HARARE, Zimbabwe — Zimbabwe's president on Monday called for an end to violence and hostility as the country moves toward a constitutional referendum and elections.
President Robert Mugabe, 88, in an hour-long address at a national shrine known as Heroes Acre outside Harare, said he wanted all parties and religious and activist groups to show tolerance for each other in the coming months.
"If people have a difference of opinion and want to defect from one party to another, it must be respected and expressed in elections. We don't want any more violence or blood spilt," Mugabe said, speaking mostly in the local Shona language.
The last disputed elections in 2008 were marred by violence blamed mainly on Mugabe's ZANU-PF party and led to a power sharing coalition with the former opposition brokered by regional leaders.

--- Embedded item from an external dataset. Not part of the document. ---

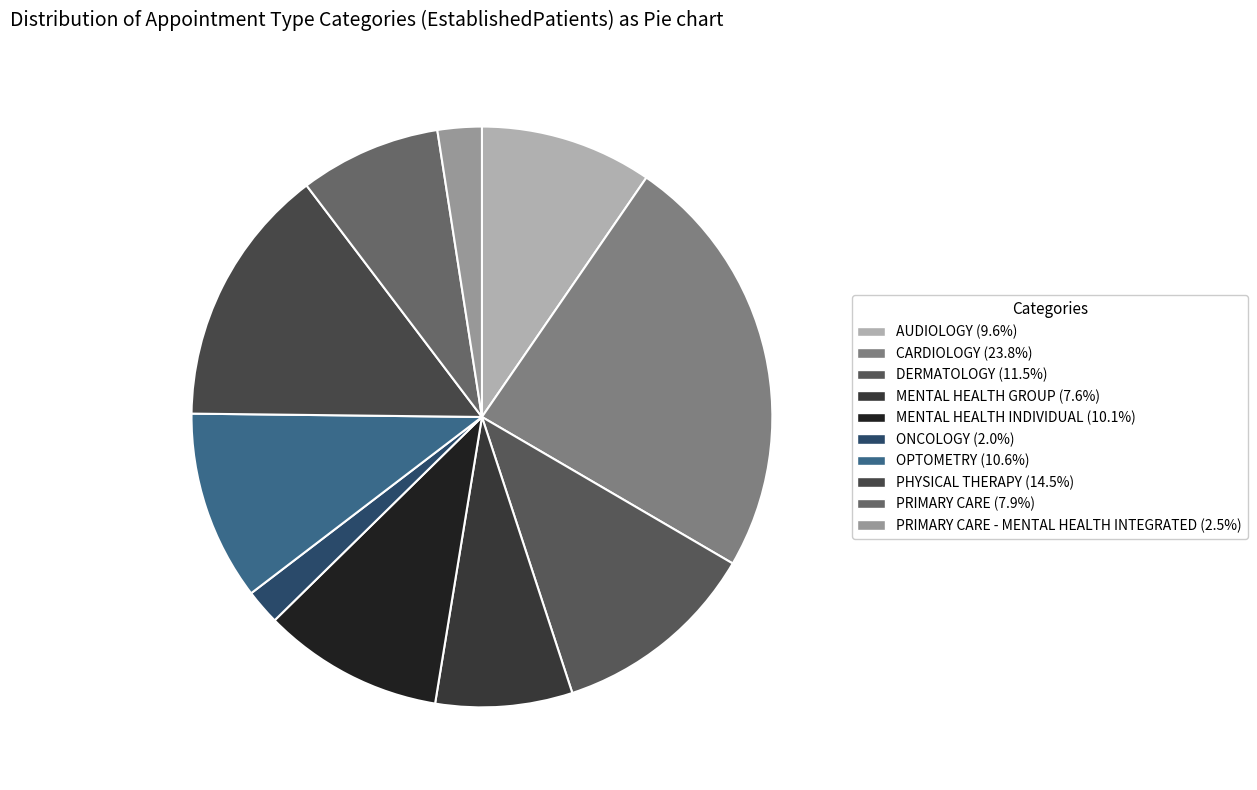

To the nearest percent, what is the average slice percentage?

10%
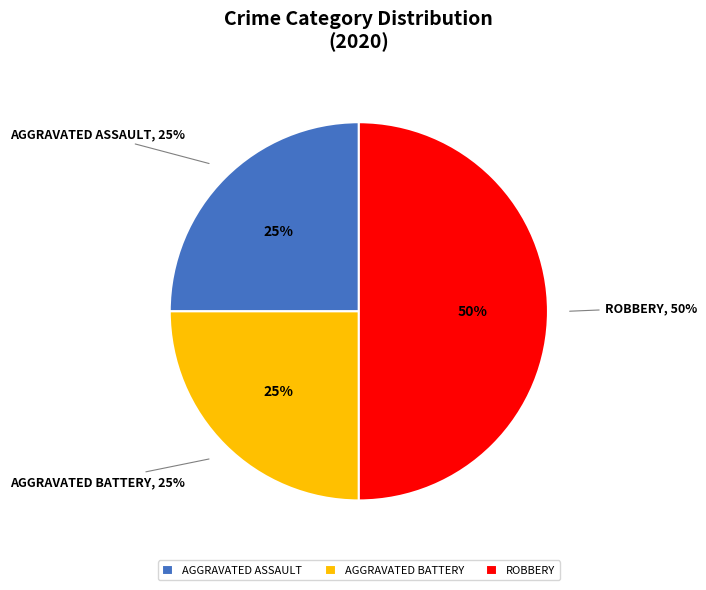

Which has a higher value, Aggravated Battery or Aggravated Assault?

Aggravated Battery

As the leader clenched his fist and raised it into the air, he reassured Zimbabweans that the image of the fist is not a gesture of violence despite its past use.

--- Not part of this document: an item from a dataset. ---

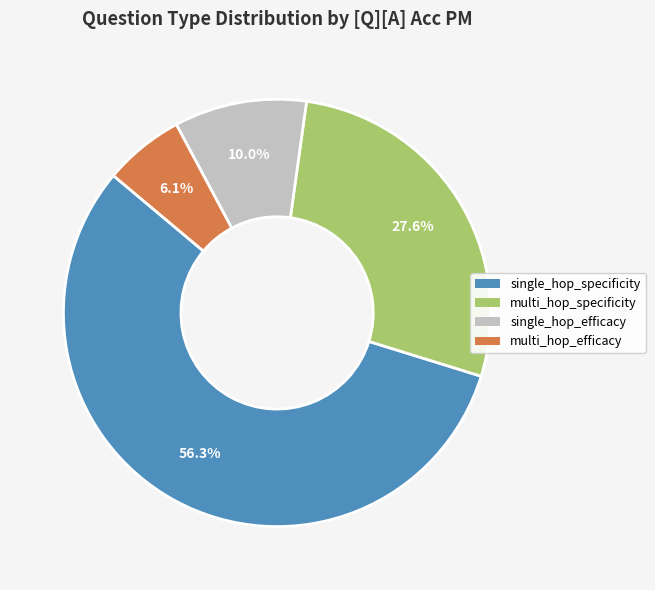

Which category accounts for the majority?

single_hop_specificity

"It was not for violence against our own kind," he said of the party's fist symbol. Amid violence in recent years, Mugabe has often raised his fist in the air as a warning to political opponents. The raised fist, Mugabe said, was used to fight colonial-era white rule and was "the punch that knocked them down." He used it Monday to salute guerrillas who died in the bush war that ended white rule in 1980.